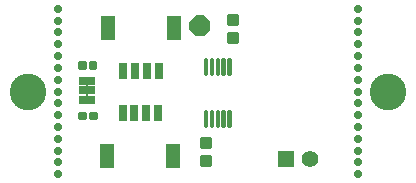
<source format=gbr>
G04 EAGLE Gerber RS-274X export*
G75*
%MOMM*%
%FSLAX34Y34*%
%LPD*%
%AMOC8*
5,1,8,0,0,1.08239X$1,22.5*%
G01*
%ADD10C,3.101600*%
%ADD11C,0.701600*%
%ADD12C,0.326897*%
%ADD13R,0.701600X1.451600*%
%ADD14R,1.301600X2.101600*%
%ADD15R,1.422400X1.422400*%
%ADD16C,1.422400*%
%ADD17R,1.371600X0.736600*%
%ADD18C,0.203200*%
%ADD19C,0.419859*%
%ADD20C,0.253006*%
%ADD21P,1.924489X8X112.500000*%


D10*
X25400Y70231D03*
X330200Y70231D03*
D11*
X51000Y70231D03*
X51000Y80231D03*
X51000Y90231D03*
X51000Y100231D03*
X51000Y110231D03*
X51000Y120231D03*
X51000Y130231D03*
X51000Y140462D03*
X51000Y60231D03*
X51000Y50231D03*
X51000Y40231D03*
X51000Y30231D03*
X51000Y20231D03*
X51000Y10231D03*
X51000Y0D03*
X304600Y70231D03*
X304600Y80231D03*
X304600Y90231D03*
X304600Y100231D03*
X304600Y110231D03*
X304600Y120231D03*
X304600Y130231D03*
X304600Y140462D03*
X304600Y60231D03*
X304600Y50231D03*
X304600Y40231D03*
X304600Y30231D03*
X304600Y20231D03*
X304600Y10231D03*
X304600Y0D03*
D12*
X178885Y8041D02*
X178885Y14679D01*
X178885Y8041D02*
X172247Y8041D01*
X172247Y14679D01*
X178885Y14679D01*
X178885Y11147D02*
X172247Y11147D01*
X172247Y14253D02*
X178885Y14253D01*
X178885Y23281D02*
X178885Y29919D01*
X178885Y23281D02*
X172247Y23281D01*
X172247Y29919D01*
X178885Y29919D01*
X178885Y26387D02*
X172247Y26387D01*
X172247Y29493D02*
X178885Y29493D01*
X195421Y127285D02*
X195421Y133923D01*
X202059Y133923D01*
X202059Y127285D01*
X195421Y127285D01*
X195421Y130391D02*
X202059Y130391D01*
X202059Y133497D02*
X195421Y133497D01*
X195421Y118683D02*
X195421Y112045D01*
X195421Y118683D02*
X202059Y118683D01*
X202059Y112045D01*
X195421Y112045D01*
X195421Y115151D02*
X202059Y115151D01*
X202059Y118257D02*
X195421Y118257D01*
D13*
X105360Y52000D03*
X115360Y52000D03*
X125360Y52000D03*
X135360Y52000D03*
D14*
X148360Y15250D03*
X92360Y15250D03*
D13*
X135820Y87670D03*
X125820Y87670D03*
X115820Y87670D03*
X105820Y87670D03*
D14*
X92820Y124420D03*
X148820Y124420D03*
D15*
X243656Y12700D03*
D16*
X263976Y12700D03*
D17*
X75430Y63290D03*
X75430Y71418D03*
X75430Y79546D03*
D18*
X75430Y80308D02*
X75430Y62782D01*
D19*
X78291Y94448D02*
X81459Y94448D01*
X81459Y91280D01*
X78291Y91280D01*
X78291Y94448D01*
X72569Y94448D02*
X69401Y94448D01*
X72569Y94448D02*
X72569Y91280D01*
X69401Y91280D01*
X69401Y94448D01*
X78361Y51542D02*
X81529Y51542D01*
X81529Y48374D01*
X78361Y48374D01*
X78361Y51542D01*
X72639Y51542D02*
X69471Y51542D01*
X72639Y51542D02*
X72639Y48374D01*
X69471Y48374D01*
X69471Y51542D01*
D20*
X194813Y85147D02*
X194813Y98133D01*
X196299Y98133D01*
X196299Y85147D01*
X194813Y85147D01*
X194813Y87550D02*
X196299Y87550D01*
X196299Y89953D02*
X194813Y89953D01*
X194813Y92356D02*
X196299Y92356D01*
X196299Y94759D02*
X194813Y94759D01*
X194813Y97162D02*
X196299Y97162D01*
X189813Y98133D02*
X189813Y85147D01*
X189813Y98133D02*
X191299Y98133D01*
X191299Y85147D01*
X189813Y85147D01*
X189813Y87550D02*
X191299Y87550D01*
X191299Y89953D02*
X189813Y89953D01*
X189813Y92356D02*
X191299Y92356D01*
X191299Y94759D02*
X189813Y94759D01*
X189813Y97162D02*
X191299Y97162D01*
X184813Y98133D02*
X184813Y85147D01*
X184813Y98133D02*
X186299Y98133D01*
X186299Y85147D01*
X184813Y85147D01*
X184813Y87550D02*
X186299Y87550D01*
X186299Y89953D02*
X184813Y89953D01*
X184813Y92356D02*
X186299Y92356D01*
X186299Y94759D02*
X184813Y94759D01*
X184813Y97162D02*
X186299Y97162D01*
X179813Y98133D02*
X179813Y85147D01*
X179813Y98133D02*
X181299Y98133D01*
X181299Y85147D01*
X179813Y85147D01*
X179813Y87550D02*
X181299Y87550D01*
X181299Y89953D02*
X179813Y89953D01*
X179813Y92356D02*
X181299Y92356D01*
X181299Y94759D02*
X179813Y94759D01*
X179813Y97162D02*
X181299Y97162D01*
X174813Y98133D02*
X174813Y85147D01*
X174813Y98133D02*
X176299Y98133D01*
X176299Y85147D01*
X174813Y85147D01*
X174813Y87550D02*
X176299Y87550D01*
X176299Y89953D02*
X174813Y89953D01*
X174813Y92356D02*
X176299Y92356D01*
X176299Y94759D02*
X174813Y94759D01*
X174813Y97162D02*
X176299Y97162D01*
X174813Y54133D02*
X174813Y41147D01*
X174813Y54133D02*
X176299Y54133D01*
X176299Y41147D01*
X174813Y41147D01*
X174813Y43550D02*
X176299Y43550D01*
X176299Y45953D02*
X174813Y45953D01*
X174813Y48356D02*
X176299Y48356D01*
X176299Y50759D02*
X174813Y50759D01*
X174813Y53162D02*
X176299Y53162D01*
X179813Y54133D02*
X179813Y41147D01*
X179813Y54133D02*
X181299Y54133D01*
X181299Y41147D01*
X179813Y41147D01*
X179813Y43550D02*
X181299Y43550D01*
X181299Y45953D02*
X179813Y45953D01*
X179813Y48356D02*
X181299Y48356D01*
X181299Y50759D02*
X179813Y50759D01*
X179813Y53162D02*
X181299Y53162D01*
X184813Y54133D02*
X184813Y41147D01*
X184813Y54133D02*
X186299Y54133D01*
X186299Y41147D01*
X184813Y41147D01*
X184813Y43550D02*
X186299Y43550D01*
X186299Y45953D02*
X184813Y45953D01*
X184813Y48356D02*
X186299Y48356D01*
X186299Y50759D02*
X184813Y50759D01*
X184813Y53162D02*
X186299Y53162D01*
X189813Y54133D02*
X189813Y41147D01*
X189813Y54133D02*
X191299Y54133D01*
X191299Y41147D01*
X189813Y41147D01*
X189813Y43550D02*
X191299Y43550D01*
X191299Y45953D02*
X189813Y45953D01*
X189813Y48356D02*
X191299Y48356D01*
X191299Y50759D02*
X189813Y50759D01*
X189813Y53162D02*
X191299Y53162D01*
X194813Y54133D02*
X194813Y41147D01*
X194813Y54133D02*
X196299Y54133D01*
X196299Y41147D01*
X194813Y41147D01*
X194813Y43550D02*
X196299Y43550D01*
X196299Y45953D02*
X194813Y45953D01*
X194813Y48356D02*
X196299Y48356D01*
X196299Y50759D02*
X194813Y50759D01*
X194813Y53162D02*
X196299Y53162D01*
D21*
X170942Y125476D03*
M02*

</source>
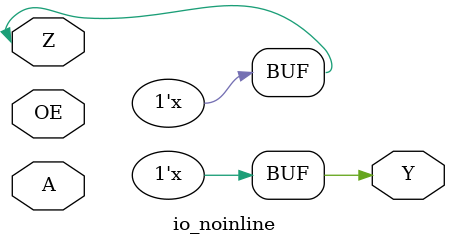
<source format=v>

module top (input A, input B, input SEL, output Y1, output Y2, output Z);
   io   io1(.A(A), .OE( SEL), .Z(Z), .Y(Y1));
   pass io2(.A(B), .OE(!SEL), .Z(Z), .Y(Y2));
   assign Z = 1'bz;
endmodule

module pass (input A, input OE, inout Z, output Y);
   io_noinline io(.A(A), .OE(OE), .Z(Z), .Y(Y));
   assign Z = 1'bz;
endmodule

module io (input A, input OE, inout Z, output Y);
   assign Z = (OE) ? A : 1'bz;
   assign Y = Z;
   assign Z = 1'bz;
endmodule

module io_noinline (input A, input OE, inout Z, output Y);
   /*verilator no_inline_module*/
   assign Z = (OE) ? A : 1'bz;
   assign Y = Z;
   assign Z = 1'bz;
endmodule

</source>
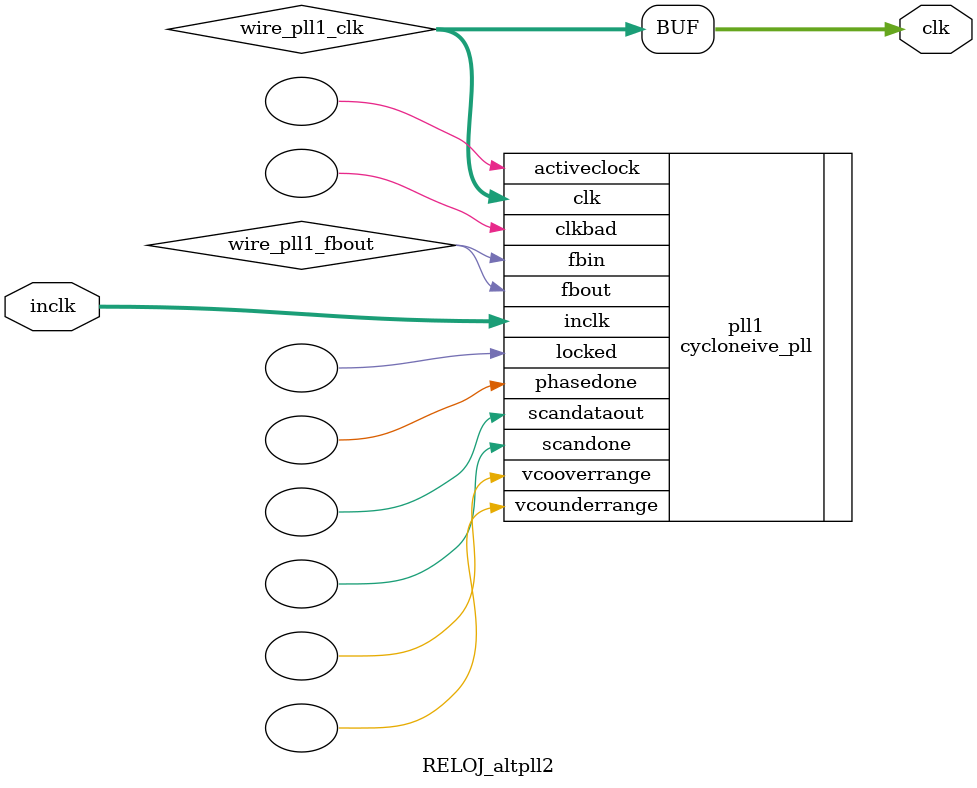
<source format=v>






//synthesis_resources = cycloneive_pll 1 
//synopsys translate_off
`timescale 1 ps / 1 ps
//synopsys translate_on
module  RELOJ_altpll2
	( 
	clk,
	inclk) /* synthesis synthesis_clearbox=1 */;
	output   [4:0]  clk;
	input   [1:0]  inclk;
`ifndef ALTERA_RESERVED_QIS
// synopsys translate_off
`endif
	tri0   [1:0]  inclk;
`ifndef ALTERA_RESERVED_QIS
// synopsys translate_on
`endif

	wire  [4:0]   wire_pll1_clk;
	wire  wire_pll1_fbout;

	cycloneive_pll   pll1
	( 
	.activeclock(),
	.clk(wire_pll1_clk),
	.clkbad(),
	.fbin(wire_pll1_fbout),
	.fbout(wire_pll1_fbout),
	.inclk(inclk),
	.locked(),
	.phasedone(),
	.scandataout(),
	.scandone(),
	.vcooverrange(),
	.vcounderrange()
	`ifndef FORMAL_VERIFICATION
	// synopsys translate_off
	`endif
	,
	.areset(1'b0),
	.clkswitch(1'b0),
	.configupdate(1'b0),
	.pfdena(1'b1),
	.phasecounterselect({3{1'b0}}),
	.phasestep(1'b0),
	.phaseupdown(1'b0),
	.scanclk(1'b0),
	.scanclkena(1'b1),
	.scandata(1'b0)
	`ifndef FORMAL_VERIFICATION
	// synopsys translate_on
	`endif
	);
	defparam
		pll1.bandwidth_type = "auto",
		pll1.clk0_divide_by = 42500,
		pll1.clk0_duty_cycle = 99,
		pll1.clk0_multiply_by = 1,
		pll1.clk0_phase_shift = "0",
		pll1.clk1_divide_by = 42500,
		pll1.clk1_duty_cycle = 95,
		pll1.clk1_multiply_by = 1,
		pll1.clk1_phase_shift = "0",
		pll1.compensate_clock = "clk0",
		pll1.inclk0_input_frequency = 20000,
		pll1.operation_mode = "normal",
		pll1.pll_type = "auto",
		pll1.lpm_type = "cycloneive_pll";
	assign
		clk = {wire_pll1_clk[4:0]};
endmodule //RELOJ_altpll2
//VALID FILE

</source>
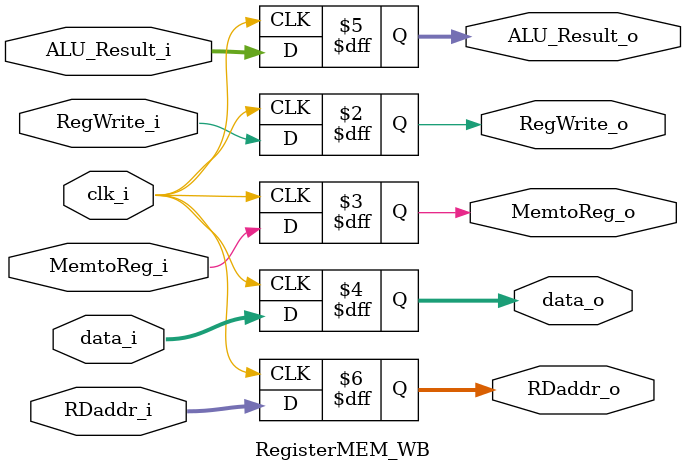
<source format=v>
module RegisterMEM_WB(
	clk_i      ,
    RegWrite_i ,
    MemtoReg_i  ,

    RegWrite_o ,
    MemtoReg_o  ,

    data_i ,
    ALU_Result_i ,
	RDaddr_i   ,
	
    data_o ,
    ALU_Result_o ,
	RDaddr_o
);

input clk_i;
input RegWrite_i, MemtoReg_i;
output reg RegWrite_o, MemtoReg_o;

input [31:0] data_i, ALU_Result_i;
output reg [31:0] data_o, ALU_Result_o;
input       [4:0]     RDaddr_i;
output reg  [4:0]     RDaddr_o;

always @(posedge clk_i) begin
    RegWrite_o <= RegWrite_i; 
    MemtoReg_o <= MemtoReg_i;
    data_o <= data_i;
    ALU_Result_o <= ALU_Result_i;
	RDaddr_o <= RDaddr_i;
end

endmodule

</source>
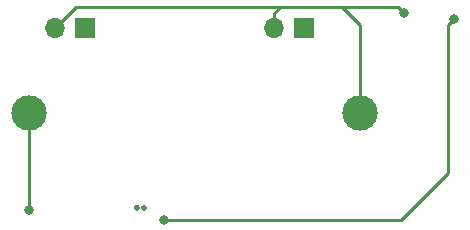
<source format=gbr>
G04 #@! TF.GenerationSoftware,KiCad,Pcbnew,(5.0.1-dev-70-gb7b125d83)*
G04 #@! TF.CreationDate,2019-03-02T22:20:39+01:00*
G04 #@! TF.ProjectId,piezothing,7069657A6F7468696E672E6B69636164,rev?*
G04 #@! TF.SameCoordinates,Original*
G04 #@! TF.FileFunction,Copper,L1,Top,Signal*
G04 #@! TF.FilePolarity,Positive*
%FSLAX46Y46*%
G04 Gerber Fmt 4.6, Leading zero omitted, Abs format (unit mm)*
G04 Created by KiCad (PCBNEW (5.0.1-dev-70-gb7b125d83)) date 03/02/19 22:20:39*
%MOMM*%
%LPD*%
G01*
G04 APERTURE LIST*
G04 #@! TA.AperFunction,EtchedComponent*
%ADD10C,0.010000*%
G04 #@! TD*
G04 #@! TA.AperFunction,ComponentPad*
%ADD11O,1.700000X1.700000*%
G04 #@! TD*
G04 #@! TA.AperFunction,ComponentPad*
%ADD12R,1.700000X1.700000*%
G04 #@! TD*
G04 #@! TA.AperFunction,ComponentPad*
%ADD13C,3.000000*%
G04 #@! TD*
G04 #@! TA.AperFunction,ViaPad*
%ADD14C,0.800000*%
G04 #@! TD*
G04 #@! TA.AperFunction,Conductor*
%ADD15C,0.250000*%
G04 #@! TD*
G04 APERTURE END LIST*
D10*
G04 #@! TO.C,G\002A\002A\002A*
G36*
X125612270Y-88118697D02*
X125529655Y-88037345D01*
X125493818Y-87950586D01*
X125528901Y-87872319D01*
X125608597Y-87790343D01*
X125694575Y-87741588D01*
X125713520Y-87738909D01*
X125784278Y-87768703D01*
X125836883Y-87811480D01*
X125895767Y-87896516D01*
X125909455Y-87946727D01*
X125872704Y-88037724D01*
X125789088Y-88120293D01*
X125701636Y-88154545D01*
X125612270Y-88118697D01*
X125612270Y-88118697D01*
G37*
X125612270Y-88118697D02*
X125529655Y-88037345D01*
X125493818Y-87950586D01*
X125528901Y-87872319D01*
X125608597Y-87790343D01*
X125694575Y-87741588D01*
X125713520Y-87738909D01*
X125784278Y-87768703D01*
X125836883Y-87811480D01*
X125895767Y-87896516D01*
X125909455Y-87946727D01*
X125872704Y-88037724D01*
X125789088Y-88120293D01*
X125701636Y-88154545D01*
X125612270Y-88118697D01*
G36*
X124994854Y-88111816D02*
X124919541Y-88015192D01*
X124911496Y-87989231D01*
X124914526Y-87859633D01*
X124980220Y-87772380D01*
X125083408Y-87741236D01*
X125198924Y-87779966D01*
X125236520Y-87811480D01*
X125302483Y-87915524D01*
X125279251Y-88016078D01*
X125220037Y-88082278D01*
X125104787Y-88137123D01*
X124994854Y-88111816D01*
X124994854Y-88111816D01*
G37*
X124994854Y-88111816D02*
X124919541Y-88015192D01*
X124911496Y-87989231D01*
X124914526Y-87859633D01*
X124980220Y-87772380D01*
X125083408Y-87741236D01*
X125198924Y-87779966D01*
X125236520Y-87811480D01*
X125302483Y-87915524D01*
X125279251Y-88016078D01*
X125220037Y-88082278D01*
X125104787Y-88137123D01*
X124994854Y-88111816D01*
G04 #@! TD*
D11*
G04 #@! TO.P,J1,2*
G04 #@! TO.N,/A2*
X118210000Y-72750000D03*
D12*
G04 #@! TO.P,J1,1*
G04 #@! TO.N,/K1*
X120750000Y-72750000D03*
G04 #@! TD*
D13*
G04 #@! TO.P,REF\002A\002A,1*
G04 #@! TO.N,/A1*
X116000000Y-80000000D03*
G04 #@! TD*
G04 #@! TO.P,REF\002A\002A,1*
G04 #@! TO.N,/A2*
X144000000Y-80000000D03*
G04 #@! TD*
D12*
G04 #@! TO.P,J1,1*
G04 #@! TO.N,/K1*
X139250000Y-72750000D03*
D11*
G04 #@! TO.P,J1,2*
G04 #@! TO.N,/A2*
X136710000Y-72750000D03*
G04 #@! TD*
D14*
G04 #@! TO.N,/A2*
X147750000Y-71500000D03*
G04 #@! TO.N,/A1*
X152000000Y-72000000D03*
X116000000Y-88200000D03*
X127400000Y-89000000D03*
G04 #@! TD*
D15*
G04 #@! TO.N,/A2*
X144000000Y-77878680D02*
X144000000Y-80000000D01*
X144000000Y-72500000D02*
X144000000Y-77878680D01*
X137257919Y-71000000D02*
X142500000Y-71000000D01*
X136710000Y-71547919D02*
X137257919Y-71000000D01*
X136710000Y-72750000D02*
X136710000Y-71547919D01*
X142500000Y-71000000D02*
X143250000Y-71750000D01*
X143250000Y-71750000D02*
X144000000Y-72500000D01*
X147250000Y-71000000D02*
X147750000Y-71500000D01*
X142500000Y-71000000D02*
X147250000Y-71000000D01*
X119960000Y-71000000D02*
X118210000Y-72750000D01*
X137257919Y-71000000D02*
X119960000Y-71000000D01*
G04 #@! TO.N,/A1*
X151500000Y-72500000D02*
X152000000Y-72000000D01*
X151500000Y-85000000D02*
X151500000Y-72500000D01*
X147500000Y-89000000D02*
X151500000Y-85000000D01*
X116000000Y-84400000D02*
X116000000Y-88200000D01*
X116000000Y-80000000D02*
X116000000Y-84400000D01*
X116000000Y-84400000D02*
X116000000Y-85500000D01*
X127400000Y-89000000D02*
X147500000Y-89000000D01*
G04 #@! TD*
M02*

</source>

[Try it]:
Above are records; write out the lines from the one with "RDaddr_o <= RDaddr_i;" down to the one with "G04 Gerber Fmt", exactly, leaving the pictures out.

[Written response]:
	RDaddr_o <= RDaddr_i;
end

endmodule

</source>
<source format=gbr>
G04 #@! TF.GenerationSoftware,KiCad,Pcbnew,(5.0.1-dev-70-gb7b125d83)*
G04 #@! TF.CreationDate,2019-03-02T22:20:39+01:00*
G04 #@! TF.ProjectId,piezothing,7069657A6F7468696E672E6B69636164,rev?*
G04 #@! TF.SameCoordinates,Original*
G04 #@! TF.FileFunction,Copper,L1,Top,Signal*
G04 #@! TF.FilePolarity,Positive*
%FSLAX46Y46*%
G04 Gerber Fmt 4.6, Leading zero omitted, Abs format (unit mm)*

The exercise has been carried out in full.